*Requirement*.
Copy each line of the material below that includes the string "boolean".

*Supplied material*.
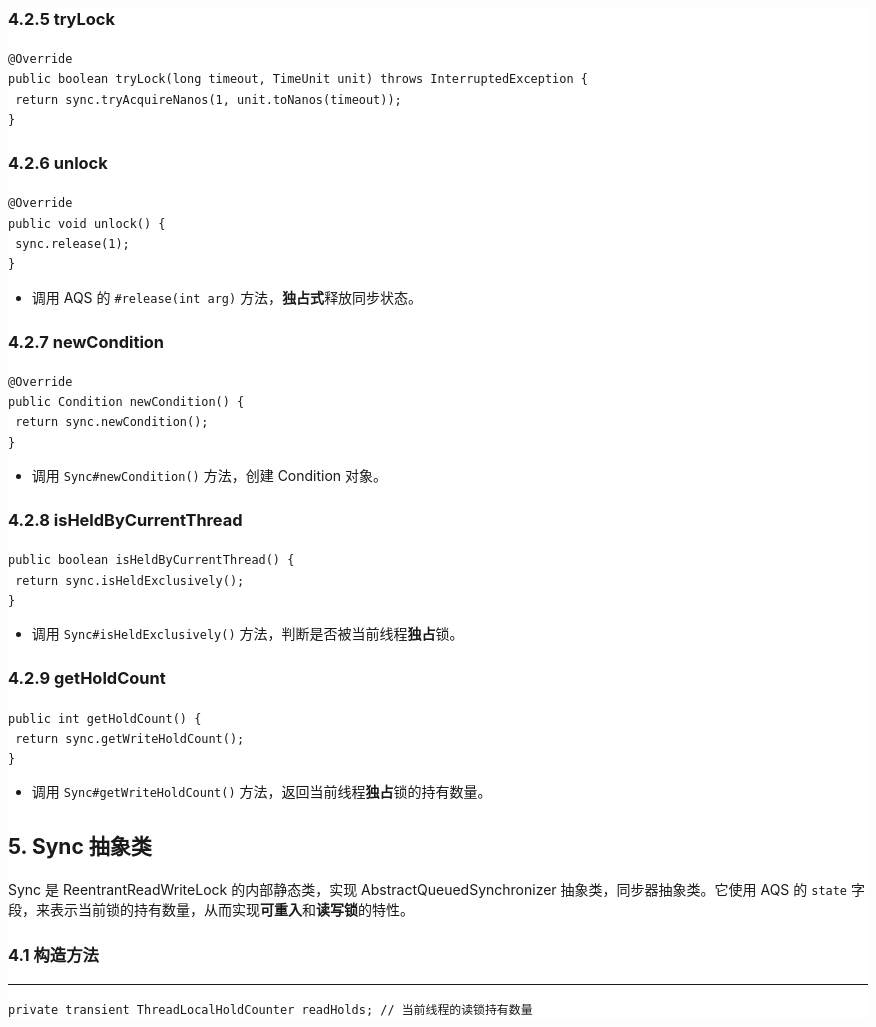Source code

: ### [](#4-2-5-tryLock "4.2.5 tryLock")4.2.5 tryLock

    @Override   
    public boolean tryLock(long timeout, TimeUnit unit) throws InterruptedException {  
     return sync.tryAcquireNanos(1, unit.toNanos(timeout));  
    }  

### [](#4-2-6-unlock "4.2.6 unlock")4.2.6 unlock

    @Override  
    public void unlock() {  
     sync.release(1);  
    }  

*   调用 AQS 的 `#release(int arg)` 方法，**独占式**释放同步状态。

### [](#4-2-7-newCondition "4.2.7 newCondition")4.2.7 newCondition

    @Override  
    public Condition newCondition() {  
     return sync.newCondition();  
    }  

*   调用 `Sync#newCondition()` 方法，创建 Condition 对象。

### [](#4-2-8-isHeldByCurrentThread "4.2.8 isHeldByCurrentThread")4.2.8 isHeldByCurrentThread

    public boolean isHeldByCurrentThread() {  
     return sync.isHeldExclusively();  
    }  

*   调用 `Sync#isHeldExclusively()` 方法，判断是否被当前线程**独占**锁。

### [](#4-2-9-getHoldCount "4.2.9 getHoldCount")4.2.9 getHoldCount

    public int getHoldCount() {  
     return sync.getWriteHoldCount();  
    }  

*   调用 `Sync#getWriteHoldCount()` 方法，返回当前线程**独占**锁的持有数量。

## [](#5-Sync-抽象类 "5. Sync 抽象类")5\. Sync 抽象类


Sync 是 ReentrantReadWriteLock 的内部静态类，实现 AbstractQueuedSynchronizer 抽象类，同步器抽象类。它使用 AQS 的 `state` 字段，来表示当前锁的持有数量，从而实现**可重入**和**读写锁**的特性。

### [](#4-1-构造方法 "4.1 构造方法")4.1 构造方法
--------------------------------

    private transient ThreadLocalHoldCounter readHolds; // 当前线程的读锁持有数量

*Task answer*.
    public boolean tryLock(long timeout, TimeUnit unit) throws InterruptedException {  
    public boolean isHeldByCurrentThread() {  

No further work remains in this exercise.